Konverter CSV ke JFIF
Konversikan file csv ke jfif secara online & gratis
csv
jfif
Bagaimana cara mengubah CSV ke JFIF
Pilih file dari Komputer, Google Drive, Dropbox, URL, atau dengan menyeret ke halaman ini.
Pilih jfif atau format lainnya yang Anda inginkan (mendukung lebih dari 200 format)
Tunggu proses konversi selesai dan Anda dapat mengunduh jfif setelahnya
Tentang format
CSV (Comma-Separated Values) adalah format teks biasa untuk menyimpan data tabular, di mana setiap baris mewakili satu record dan kolom dalam satu baris dipisahkan oleh koma. Format ini berasal dari mainframe IBM pada awal 1970-an untuk pertukaran data antar program dan sejak itu menjadi format denominasi terendah yang universal untuk pertukaran data terstruktur. Meskipun tampak sederhana, CSV memiliki kompleksitas yang halus: kolom yang mengandung koma, baris baru, atau tanda kutip harus diapit tanda kutip ganda, dan tanda kutip ganda yang tertanam di-escape dengan menggandakannya. RFC 4180, yang diterbitkan pada tahun 2005, mengkodifikasi konvensi ini tetapi implementasi CSV sangat bervariasi di seluruh perangkat lunak, dengan perbedaan pada delimiter (titik koma di banyak lokal Eropa), akhir baris, pengkodean karakter, dan aturan pengutipan. Satu keunggulannya adalah universalitas absolut — setiap aplikasi spreadsheet, sistem basis data, bahasa pemrograman, dan alat analisis data dapat membaca dan menulis CSV, menjadikannya format paling aman untuk pertukaran data antar sistem yang tidak kompatibel. Sifat teks biasa merupakan kekuatan inti lainnya: file CSV dapat dibuka di editor teks mana pun, diproses dengan alat baris perintah seperti awk dan sed, dikontrol versinya dengan Git, dan dialirkan baris per baris tanpa memuat seluruh dataset ke dalam memori. CSV tetap menjadi format ekspor default untuk basis data, platform analitik web, instrumen ilmiah, dan portal data terbuka pemerintah di seluruh dunia.

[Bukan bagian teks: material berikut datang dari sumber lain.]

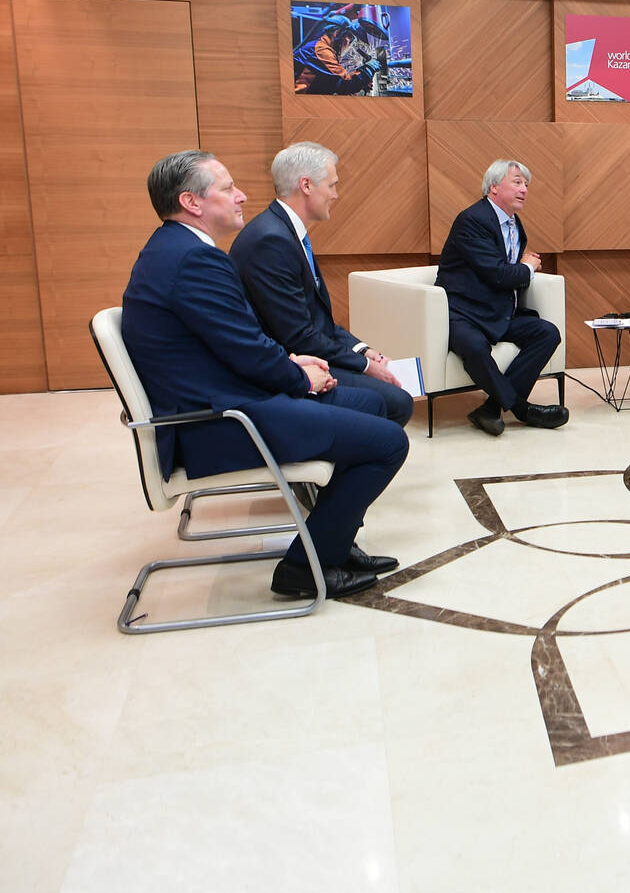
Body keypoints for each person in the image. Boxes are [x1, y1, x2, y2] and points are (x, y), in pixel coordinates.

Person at [120, 151, 409, 599]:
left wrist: (293, 363)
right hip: (217, 423)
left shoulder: (175, 250)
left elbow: (237, 342)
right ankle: (304, 568)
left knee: (372, 403)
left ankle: (333, 538)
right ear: (192, 202)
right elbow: (247, 352)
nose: (242, 196)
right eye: (228, 188)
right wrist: (302, 379)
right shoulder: (193, 260)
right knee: (389, 443)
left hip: (224, 399)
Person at [231, 141, 414, 428]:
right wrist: (367, 367)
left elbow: (318, 321)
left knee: (394, 396)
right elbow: (300, 336)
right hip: (288, 367)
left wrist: (363, 351)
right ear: (306, 185)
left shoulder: (284, 232)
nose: (335, 195)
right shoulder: (271, 241)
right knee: (397, 402)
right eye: (332, 185)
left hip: (306, 353)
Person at [436, 159, 567, 436]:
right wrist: (527, 267)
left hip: (497, 310)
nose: (524, 190)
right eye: (517, 182)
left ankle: (490, 409)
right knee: (474, 347)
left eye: (526, 185)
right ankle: (522, 409)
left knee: (547, 333)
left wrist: (522, 268)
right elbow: (497, 273)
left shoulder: (514, 223)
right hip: (463, 312)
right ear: (494, 187)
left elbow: (504, 272)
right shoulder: (472, 220)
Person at [292, 20, 375, 95]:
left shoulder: (323, 48)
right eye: (349, 37)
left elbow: (334, 79)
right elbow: (346, 84)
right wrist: (369, 68)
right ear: (337, 33)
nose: (349, 43)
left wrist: (362, 82)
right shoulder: (322, 51)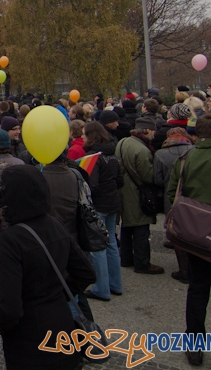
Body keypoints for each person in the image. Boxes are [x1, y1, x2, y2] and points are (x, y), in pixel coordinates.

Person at [0, 164, 96, 370]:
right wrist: (57, 295)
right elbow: (86, 272)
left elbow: (9, 306)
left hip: (29, 340)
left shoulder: (11, 238)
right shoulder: (55, 223)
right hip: (62, 327)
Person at [166, 113, 211, 369]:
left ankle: (194, 346)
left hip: (194, 238)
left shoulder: (186, 159)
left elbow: (171, 193)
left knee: (198, 289)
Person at [80, 121, 124, 301]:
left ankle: (101, 288)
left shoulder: (92, 158)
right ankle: (116, 284)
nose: (81, 137)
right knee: (111, 242)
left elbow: (91, 184)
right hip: (113, 203)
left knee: (98, 246)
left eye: (84, 134)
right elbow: (120, 181)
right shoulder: (112, 155)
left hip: (98, 205)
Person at [115, 117, 164, 274]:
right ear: (148, 130)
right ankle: (142, 262)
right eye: (153, 131)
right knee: (141, 228)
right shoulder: (142, 150)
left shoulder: (122, 142)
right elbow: (148, 176)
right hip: (137, 192)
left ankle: (126, 257)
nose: (154, 135)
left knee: (127, 226)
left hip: (124, 190)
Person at [153, 127, 194, 284]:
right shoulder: (194, 151)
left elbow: (157, 179)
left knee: (176, 232)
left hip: (171, 198)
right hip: (192, 197)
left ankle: (183, 269)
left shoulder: (160, 154)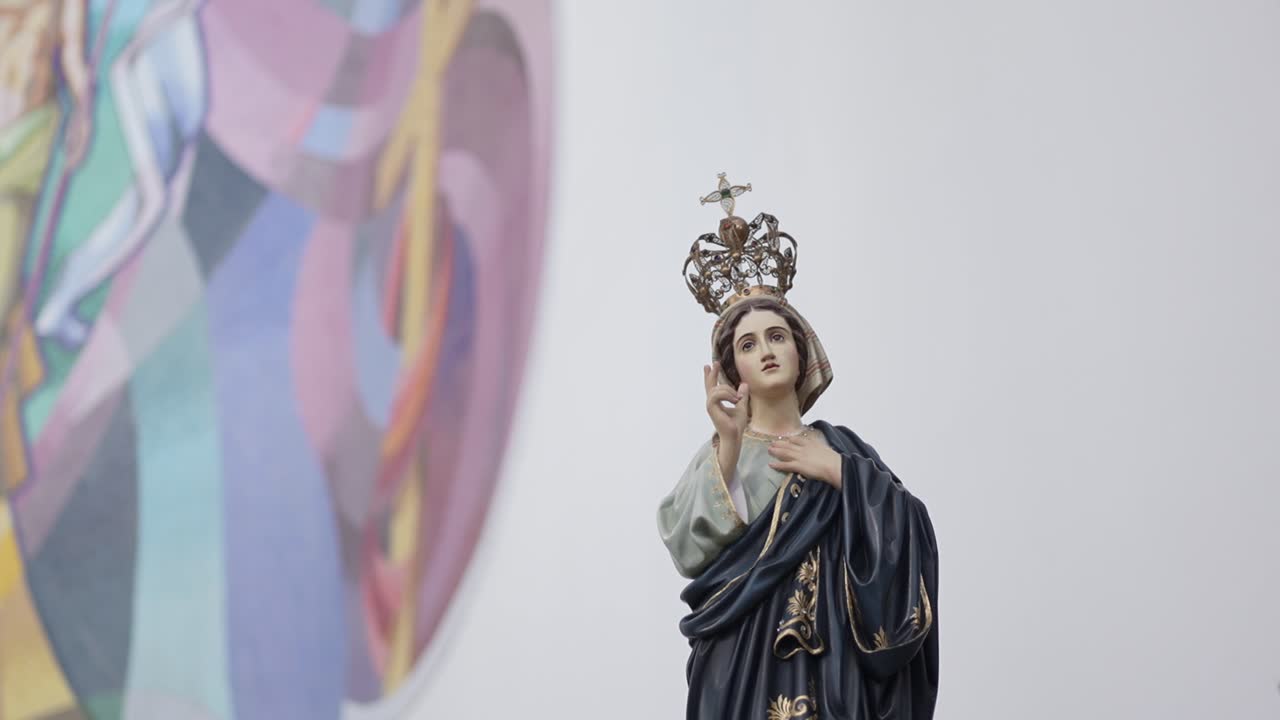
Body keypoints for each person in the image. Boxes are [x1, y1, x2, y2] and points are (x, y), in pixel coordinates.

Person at [658, 175, 940, 719]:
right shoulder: (722, 455)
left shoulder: (843, 449)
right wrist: (731, 444)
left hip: (835, 662)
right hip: (745, 664)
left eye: (777, 335)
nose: (765, 350)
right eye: (747, 343)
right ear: (730, 366)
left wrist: (842, 474)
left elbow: (910, 532)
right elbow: (690, 551)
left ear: (800, 346)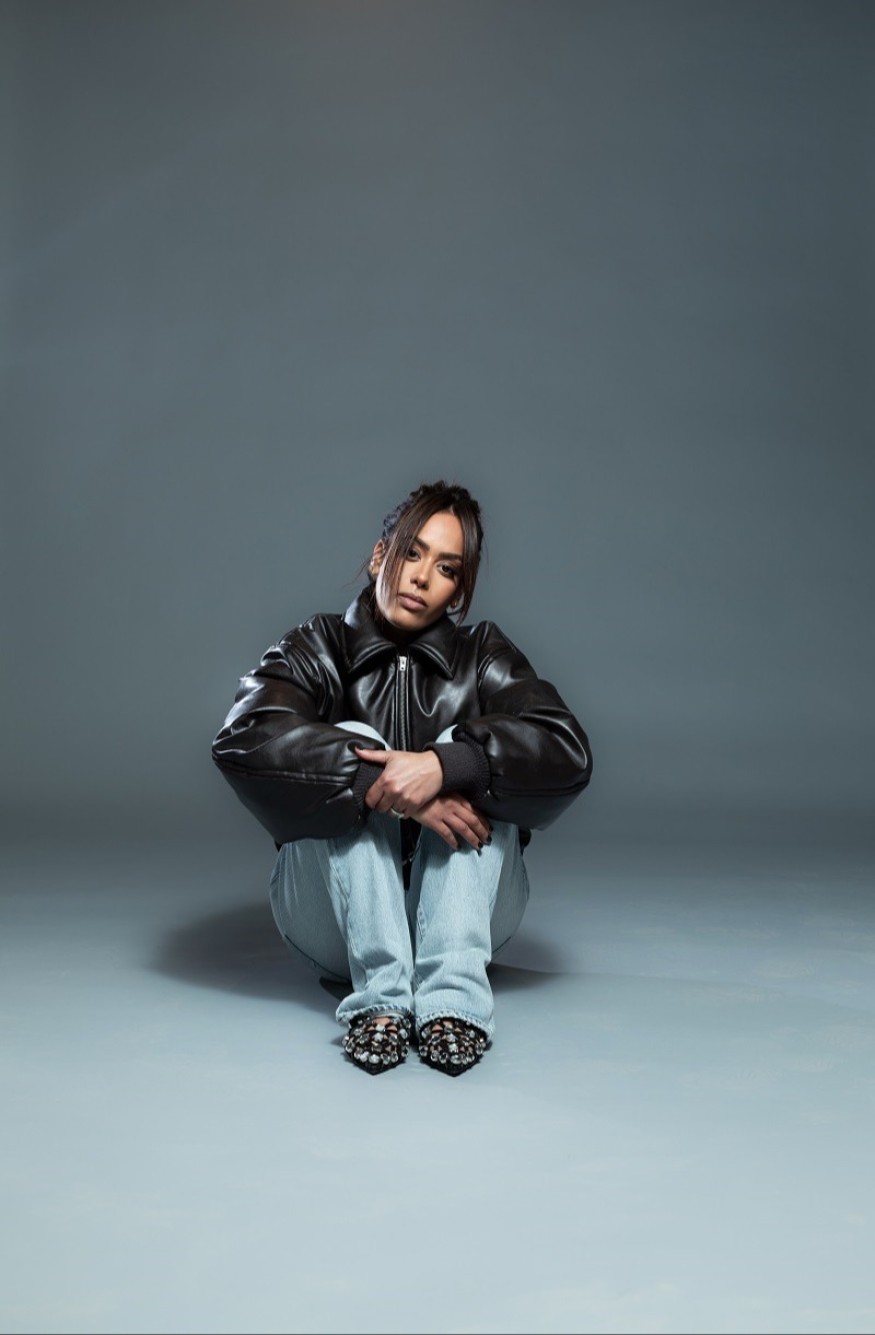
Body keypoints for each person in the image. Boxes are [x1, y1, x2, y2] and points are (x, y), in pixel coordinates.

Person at [211, 480, 592, 1076]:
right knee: (353, 741)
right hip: (334, 927)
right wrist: (387, 789)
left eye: (446, 568)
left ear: (457, 589)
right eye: (411, 553)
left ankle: (453, 1001)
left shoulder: (484, 655)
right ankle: (381, 1000)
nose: (421, 577)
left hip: (470, 920)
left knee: (469, 747)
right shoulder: (317, 646)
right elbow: (244, 737)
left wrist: (447, 767)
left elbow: (565, 749)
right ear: (379, 556)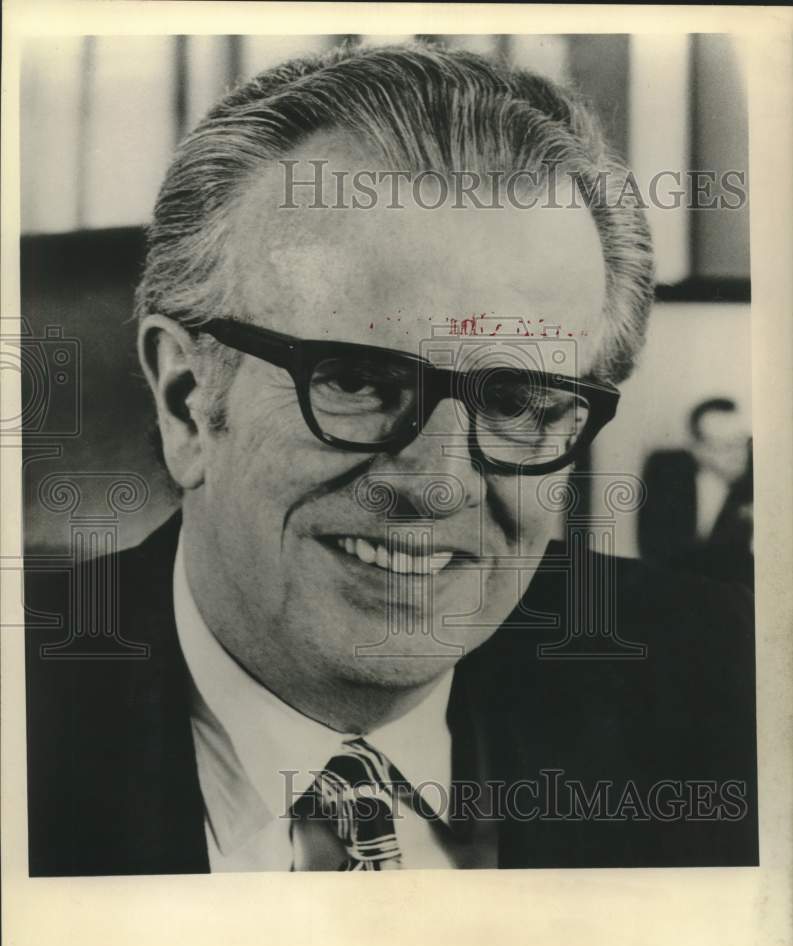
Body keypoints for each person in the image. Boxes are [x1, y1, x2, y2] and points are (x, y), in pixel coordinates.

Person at [25, 43, 757, 875]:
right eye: (357, 380)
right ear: (187, 398)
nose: (438, 482)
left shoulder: (721, 678)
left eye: (516, 401)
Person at [639, 398, 754, 589]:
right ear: (697, 449)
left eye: (743, 441)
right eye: (726, 446)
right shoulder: (665, 469)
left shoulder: (760, 480)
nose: (739, 454)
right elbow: (655, 549)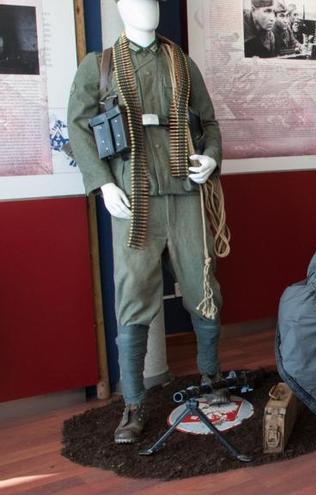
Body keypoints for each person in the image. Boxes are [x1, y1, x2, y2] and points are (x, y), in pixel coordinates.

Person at [67, 0, 225, 444]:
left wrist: (210, 158)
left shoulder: (180, 61)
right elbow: (78, 128)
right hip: (132, 200)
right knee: (133, 295)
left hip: (185, 194)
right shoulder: (98, 66)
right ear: (119, 8)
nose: (148, 7)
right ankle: (134, 403)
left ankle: (211, 379)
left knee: (203, 287)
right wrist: (101, 183)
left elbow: (208, 123)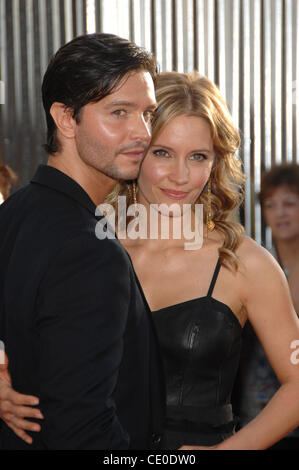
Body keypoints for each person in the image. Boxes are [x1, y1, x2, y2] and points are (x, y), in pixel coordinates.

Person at [2, 72, 299, 450]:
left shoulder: (244, 261)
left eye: (198, 156)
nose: (180, 175)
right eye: (162, 153)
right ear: (136, 148)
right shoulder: (85, 244)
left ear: (216, 162)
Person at [0, 33, 165, 450]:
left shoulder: (14, 212)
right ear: (66, 118)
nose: (142, 133)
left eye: (147, 113)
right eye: (119, 112)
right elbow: (82, 428)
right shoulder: (89, 251)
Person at [234, 163, 299, 449]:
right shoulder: (259, 264)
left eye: (289, 203)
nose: (280, 213)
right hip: (255, 401)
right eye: (271, 205)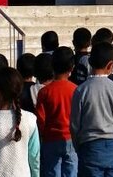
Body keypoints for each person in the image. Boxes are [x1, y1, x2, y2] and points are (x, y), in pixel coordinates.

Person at [71, 42, 113, 177]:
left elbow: (75, 124)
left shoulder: (81, 89)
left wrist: (77, 145)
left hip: (90, 146)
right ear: (110, 65)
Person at [36, 48, 78, 177]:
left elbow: (41, 119)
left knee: (52, 172)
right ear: (72, 67)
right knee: (71, 172)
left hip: (50, 139)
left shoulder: (44, 92)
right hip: (71, 138)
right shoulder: (76, 89)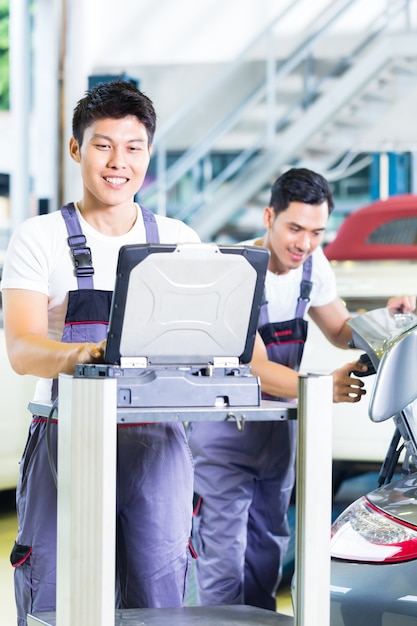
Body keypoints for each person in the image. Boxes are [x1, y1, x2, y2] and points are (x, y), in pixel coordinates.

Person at [1, 80, 201, 625]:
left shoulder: (180, 239)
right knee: (54, 592)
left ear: (148, 155)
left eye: (133, 147)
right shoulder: (38, 238)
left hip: (158, 440)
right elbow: (21, 347)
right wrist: (83, 356)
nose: (119, 162)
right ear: (76, 149)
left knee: (159, 593)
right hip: (68, 433)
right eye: (103, 145)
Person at [187, 167, 416, 612]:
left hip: (279, 436)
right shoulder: (236, 271)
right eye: (294, 228)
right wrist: (322, 387)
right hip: (225, 438)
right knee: (222, 559)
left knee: (268, 550)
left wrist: (383, 316)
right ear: (269, 216)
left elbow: (338, 329)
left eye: (316, 232)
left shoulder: (313, 264)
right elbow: (252, 366)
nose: (304, 243)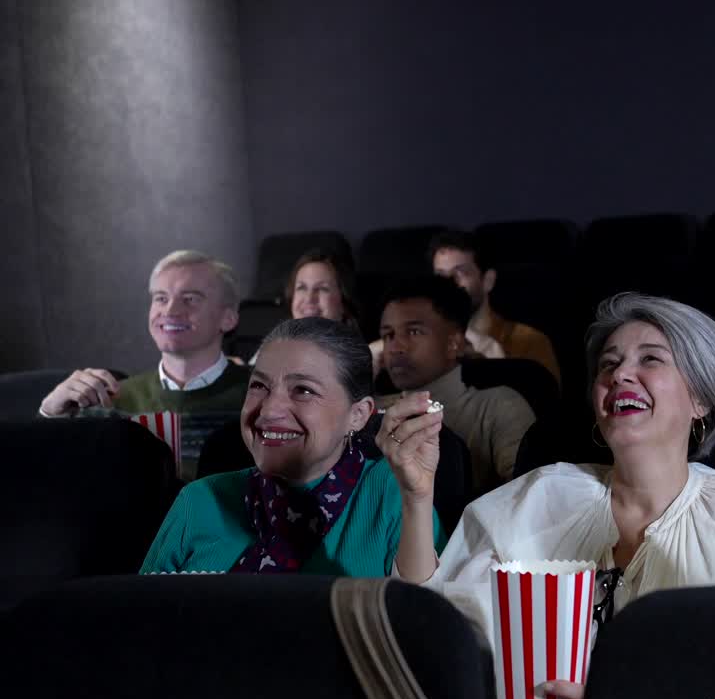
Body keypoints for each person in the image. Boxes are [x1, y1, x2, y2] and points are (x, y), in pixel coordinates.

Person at [391, 293, 715, 699]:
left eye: (651, 360)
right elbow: (435, 628)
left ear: (702, 400)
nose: (621, 374)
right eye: (609, 364)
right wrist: (416, 499)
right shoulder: (538, 496)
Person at [140, 317, 444, 574]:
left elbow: (427, 622)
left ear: (358, 415)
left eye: (303, 390)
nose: (269, 410)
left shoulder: (393, 493)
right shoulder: (199, 501)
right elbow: (137, 630)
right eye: (259, 386)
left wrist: (416, 500)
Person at [39, 250, 249, 418]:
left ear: (228, 319)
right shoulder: (110, 400)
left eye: (190, 299)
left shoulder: (266, 397)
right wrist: (50, 412)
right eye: (161, 298)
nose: (170, 311)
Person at [378, 276, 536, 493]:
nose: (395, 347)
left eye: (414, 332)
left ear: (454, 343)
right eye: (388, 335)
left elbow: (530, 492)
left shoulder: (497, 406)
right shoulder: (375, 411)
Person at [430, 230, 562, 384]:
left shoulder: (530, 342)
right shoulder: (426, 344)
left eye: (461, 273)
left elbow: (546, 405)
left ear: (488, 280)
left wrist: (497, 366)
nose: (448, 283)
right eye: (440, 276)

JFIF (JPEG File Interchange Format) adalah spesifikasi format file standar untuk menyimpan gambar yang dikompresi JPEG, diterbitkan oleh Eric Hamilton di C-Cube Microsystems dalam versi 1.0 pada tahun 1991 dan diperbarui ke versi 1.02 pada tahun 1992. Sementara standar JPEG (ISO/IEC 10918-1) mendefinisikan algoritma kompresi — transformasi kosinus diskrit, kuantisasi, dan pengkodean entropi yang mengubah data piksel menjadi bitstream yang ringkas — standar ini tidak menentukan format file. JFIF mengisi celah ini dengan mendefinisikan kontainer minimal yang membungkus bitstream JPEG dengan metadata yang diperlukan untuk tampilan yang dapat dioperasikan: rasio aspek piksel, unit resolusi (DPI atau titik per sentimeter), spesifikasi ruang warna (YCbCr menggunakan konversi CCIR 601 dari RGB), dan thumbnail tertanam opsional. Kontainer JFIF diidentifikasi oleh segmen penanda APP0 di awal file yang berisi string ASCII 'JFIF' dan nomor versi. Hampir setiap file JPEG yang ada mematuhi spesifikasi JFIF — ketika orang menyebut 'file JPEG,' mereka hampir selalu bermaksud file JFIF, meskipun ekstensinya .jpg atau .jpeg. Salah satu keunggulannya adalah universalitas: kesederhanaan JFIF dan tanggal publikasi awalnya (mendahului proposal pesaing seperti EXIF) berarti format ini diadopsi oleh hampir setiap platform perangkat lunak dan perangkat keras sebagai format file JPEG dasar, membangun interoperabilitas yang menjadikan JPEG format gambar paling banyak digunakan di dunia. Minimalisme yang disengaja dalam spesifikasi ini merupakan kekuatan lainnya — dengan hanya mendefinisikan metadata esensial untuk tampilan yang benar dan menyisakan ruang untuk ekstensi spesifik aplikasi melalui penanda APP tambahan, JFIF terbukti cukup dapat diperluas untuk mengakomodasi data kamera EXIF, profil warna ICC, dan metadata XMP tanpa merusak kompatibilitas mundur.